HUD SURESİ: 29. AYET

HUD SURESİ: 29. AYET

02.07.2018

وَيَا قَوْمِ لا أَسْأَلُكُمْ عَلَيْهِ مَالاً إِنْ أَجْرِيَ إِلاَّ عَلَى اللّهِ وَمَآ أَنَاْ بِطَارِدِ الَّذِينَ آمَنُواْ إِنَّهُم مُّلاَقُو رَبِّهِمْ وَلَكِنِّيَ أَرَاكُمْ قَوْمًا تَجْهَلُونَ ﴿٢٩

"Ey kavmim, buna karşı ben sizden bir mal istemiyorum, benim ücretim Allah'a âittir. Ben, inananları  kovacak değilim. Çünkü onlar Rablerine kavuşanlardır.
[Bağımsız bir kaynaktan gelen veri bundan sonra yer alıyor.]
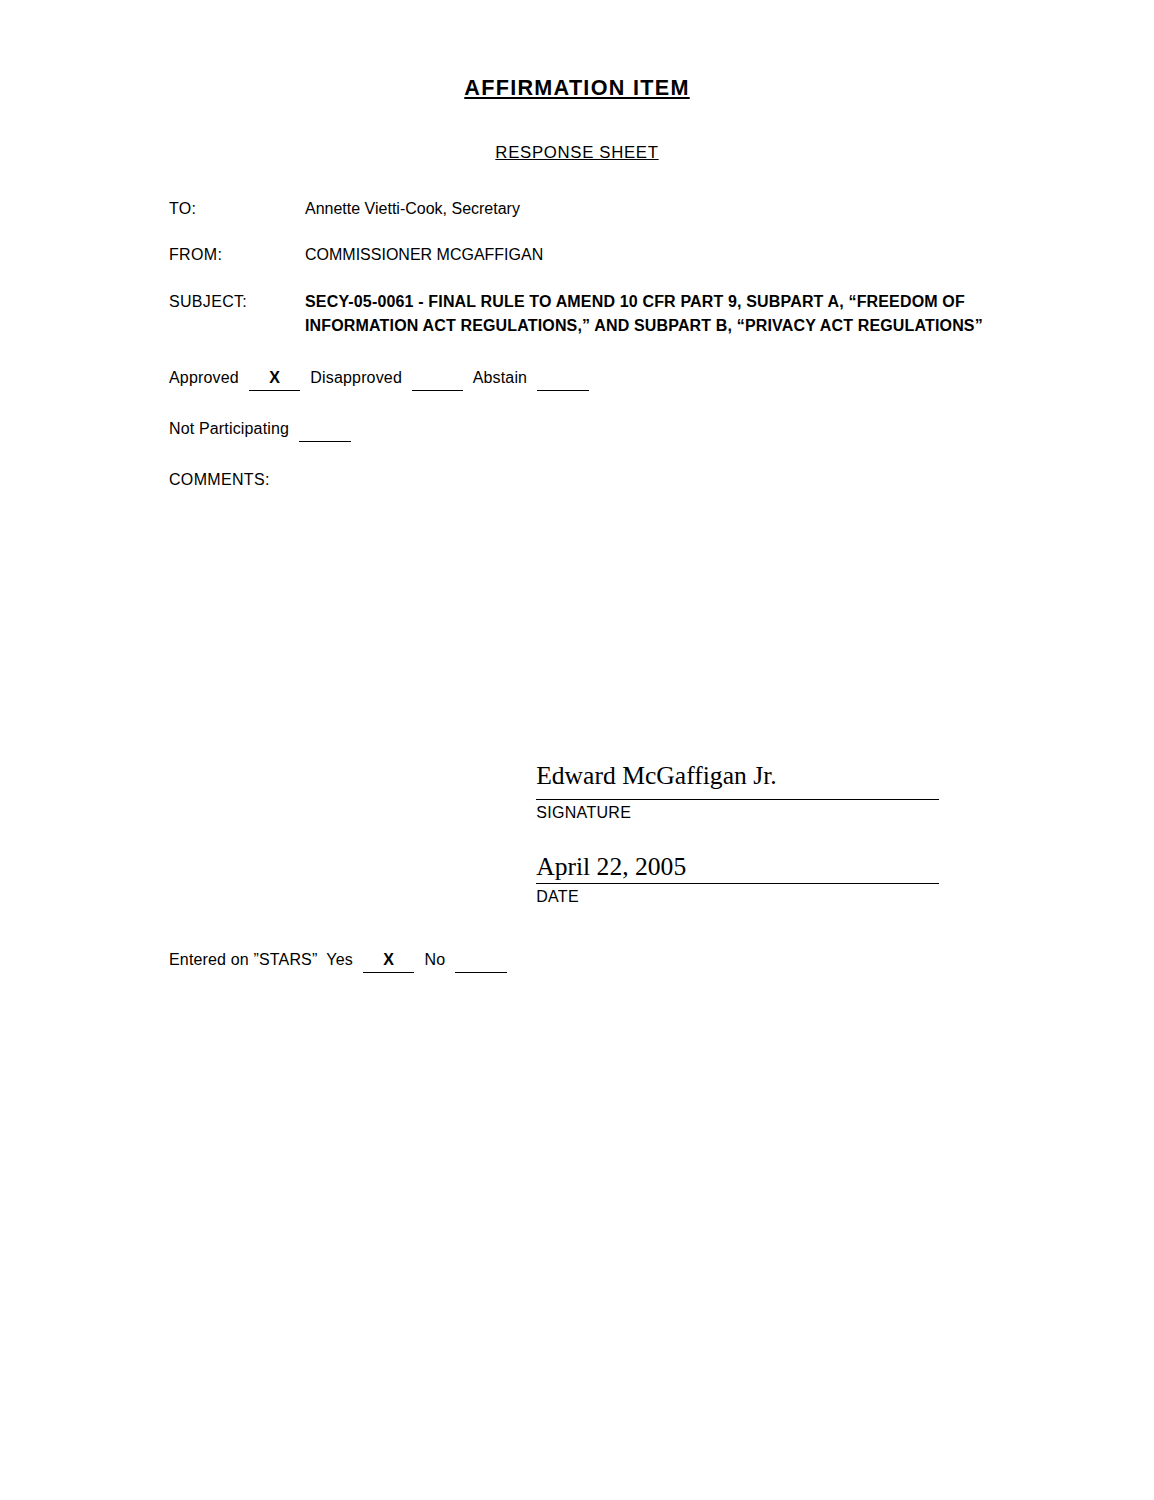AFFIRMATION ITEM
RESPONSE SHEET
TO:
Annette Vietti-Cook, Secretary
FROM:
COMMISSIONER MCGAFFIGAN
SUBJECT:
SECY-05-0061 - FINAL RULE TO AMEND 10 CFR PART 9, SUBPART A, “FREEDOM OF INFORMATION ACT REGULATIONS,” AND SUBPART B, “PRIVACY ACT REGULATIONS”
Approved X Disapproved Abstain
Not Participating
COMMENTS:
Edward McGaffigan Jr. Signature: Edward McGaffigan Jr.
SIGNATURE
April 22, 2005 Date: April 22, 2005
DATE
Entered on ”STARS” Yes X No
Fakat ben sizi, câhillik eden bir kavim görüyorum."

Kelime Açıklamaları

SEELE: سئل

Sormak, sual etmek, bir şeyi birinden istemek, mesuliyet(sorumluluk

ECERA:اجر

Kırık kemiği bağlamak, kiraya vermek, birine ücret vermek, iş sahibinin yanında işçi olmayı kabul etmek, hayır ve sadaka verip sevap beklemek, gramer.

LAKIYE:لقى

Yüzüne felç indirmek, karşı karşıya getirmek, haber iletmek, bir şeyi görüp karşılaşmak, atmak, salmak, bırakmak,  bulmak. biriyle karşılaşıp buluşmak, sual ,soru sormak, ders vermek, bir adama kavuşup buluşmak, mülakat. sözünü dinleyecek, sayacak, sözünü tutacak insanlar bulmak, elde etmek, ele geçirmek, fırlatmak, götürmek, sunmak, arz etmek, hakkında açıklamada bulunmak, beyanat vermek, kendini bırakmak, teslim etmek, üstlenmek, sorumluluğu kabul etmek, dikkat etmek, dikkatini yöneltmek, otomatik, kendiliğinden olan, kendi isteği ile  zorlama olmaksızın olan.

TARADE: طرد

Uzaklaştırmak, kovmak, çıkarmak, sürmek, işten azletmek, hücum etmek, atışmak, birbirini kovalamak tabi olmak, ileri geri, uzun gün, geniş yer, gece ve gündüz, genel kaide, mütevali, umumi,

CEHELE:جهل

Tencerenin kaynaması şiddetlenmek, bilmemek, tanımamak, hafifsemek, közü karıştıran değnek, bilinmeyen meçhul. Cahil olmak, zayi etmek, yitirmek, cehalete hamletmek, bilgisiz, işaretsiz.